## TASK INSTRUCTIONS
Resume the mailing-list reply about moving a machine from 32-bit to 64-bit code, and carry it on beyond its final sentence.

## EXCERPT PROVIDED
::::::

2009-02-12 Thread Xin LI
-BEGIN PGP SIGNED MESSAGE-
Hash: SHA1

Hi, Karl,

Karl Denninger wrote:
 I have a machine that can run either (proved, I can boot the AMD-64
 release disk)
 
 Can I SOURCE UPGRADE from one to the other?  That is, is it possible to
 do a make buildworld, make buildkernel and then make installkernel
 and wind up with AMD64 instead of the 32-bit code?
 
 Or must I reinstall?
 
 It APPEARS I can run most 32-bit code on a 64-bit system.  Not all
 works, but most does.

This is sort of doable but highly recommend you not to do that
thing.  The simplest way to do 32-bit to 64-bit upgrade would be to
backup your data, install from scratch, then restore data; mixing 32-bit
and 64-bit stuff together, especially without 32-bit stuff moved to the
right place, is among the most terrible mess you wanted to avoid.

::::::

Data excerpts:

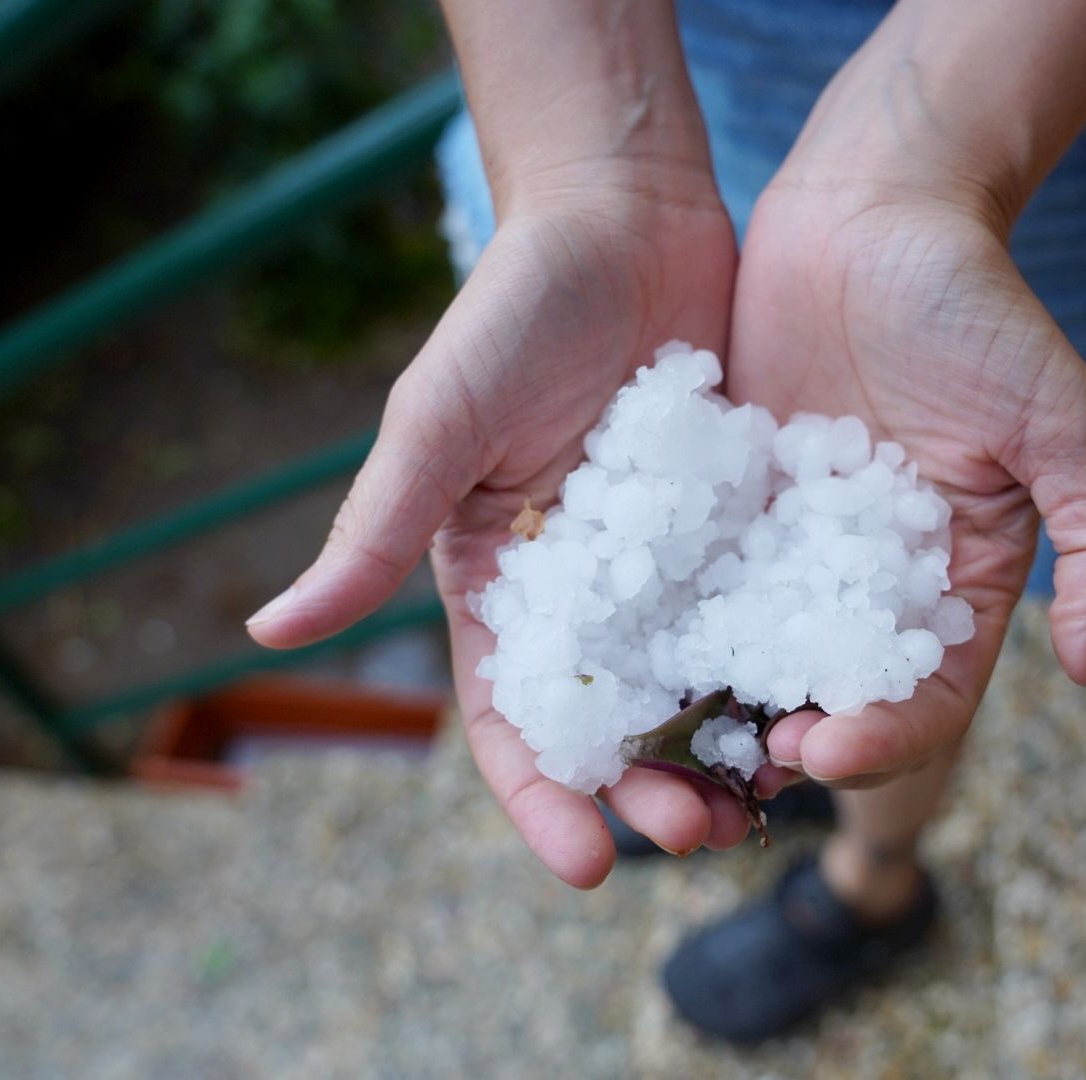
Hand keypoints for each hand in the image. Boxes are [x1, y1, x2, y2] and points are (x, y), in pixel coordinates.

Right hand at [247, 187, 778, 886]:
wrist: (623, 214)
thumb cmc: (513, 308)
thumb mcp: (441, 420)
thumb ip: (374, 528)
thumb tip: (264, 635)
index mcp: (501, 584)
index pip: (513, 720)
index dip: (543, 799)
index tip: (587, 867)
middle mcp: (585, 588)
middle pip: (616, 722)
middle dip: (649, 792)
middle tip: (705, 836)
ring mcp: (665, 559)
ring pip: (695, 682)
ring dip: (724, 747)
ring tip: (771, 794)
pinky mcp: (733, 522)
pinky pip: (760, 607)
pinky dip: (781, 661)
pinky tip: (821, 699)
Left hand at [727, 173, 1085, 788]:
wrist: (873, 209)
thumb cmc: (977, 306)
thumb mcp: (1061, 416)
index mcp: (958, 584)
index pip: (928, 697)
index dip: (886, 739)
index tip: (828, 747)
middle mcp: (871, 585)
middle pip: (834, 702)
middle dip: (791, 749)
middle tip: (736, 767)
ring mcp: (792, 553)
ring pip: (756, 663)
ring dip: (720, 714)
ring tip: (672, 740)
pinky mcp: (726, 511)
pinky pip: (693, 588)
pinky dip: (668, 633)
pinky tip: (624, 658)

::::::

## RESULT OF THIS EXERCISE
Online upgrade can be done if you have your 64-bit world/kernel built
and installed into a separate directory (i.e. make world kernel
DESTDIR=/path/to/a/temp/place), then drop into single user mode, then
tar then pipe to another tar to extract the whole thing to /, but this
is really a foot, gun, shoot thing.

Cheers,
- --
Xin LI delp...@delphij.nethttp://www.delphij.net/
FreeBSD - The Power to Serve!
-BEGIN PGP SIGNATURE-
Version: GnuPG v2.0.10 (FreeBSD)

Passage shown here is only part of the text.